There has also been cultural adaptations to this demographic pressure. The Tibetans not only used creativity, as was discussed before, to make inhospitable environments livable and arable but also resorted to cultural conventions such as fraternal polyandry to preserve land within the family. Europeans also adopted cultural adaptations to preserve land with the convention of primogeniture where the firstborn son inherited everything. More recently the Chinese adopted a one-child policy in an effort to control their population growth that was recently abandoned due to its many faults.

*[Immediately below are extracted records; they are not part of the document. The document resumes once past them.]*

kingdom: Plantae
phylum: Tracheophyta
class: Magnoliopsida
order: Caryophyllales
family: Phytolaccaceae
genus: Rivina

There is also one major obstacle to our unified view of the origin of agriculture, and that is Homo erectus. They were the first Homo species to migrate out of Africa roughly 1.9 to 1.6 million years ago, and neither Rindos nor Cohen addresses them. From archaeological evidence, the species never made it off the African and Eurasian continents. If once they reached the landbound environmental circumscription, they were unable to make the adaptation to agriculture and had a population crash, this would put the nail in the coffin for Rindos’ rejection of intent. However if Homo erectus had been able to hang on throughout the continents, it would have provided significant resistance for the expanding Homo sapiens, and damage Cohen’s model of expansion to avoid competition. This is an area that requires further research.
From this it is evident that human reproductive success and demographic pressure is the driving force behind humanities’ ever increasing demand for resources. This process of intensification has reached a point harmful to the entire global environment and in order to address the intensification this needs to be understood. GreenWave recently won the Fuller Prize for its vertical aquafarming model. This idea seeks to promote safe, beneficial aquafarming that doesn’t harm the environment. When simply looking at how to provide more food, this seems like a great idea. If the pressure behind that requirement for increased resources isn’t considered, then things like the rapid privatization of the ocean floor, loss of biodiversity in the ocean, increased shipping traffic to transport food, and more areas of intraspecific competition may have unforeseen consequences.
In a unified perspective, human reproductive success as a result of the sexual division of labor and sharing caused the species to spread out globally to avoid competition. Once environmentally and socially circumscribed, continuing demographic pressure led to an intensification of resources, first from aquatic sources and then taking the desired plants well suited to human settlement ecology and through human creativity transitioning to agriculture. Rindos’ theory is important as it explains how those desired plants came to be available for that transition. Humanity with its change to settled agricultural life began a process of cultural evolution resulting in our modern world system, which is still driven largely by the intensification demanded by the continued reproductive success of the species.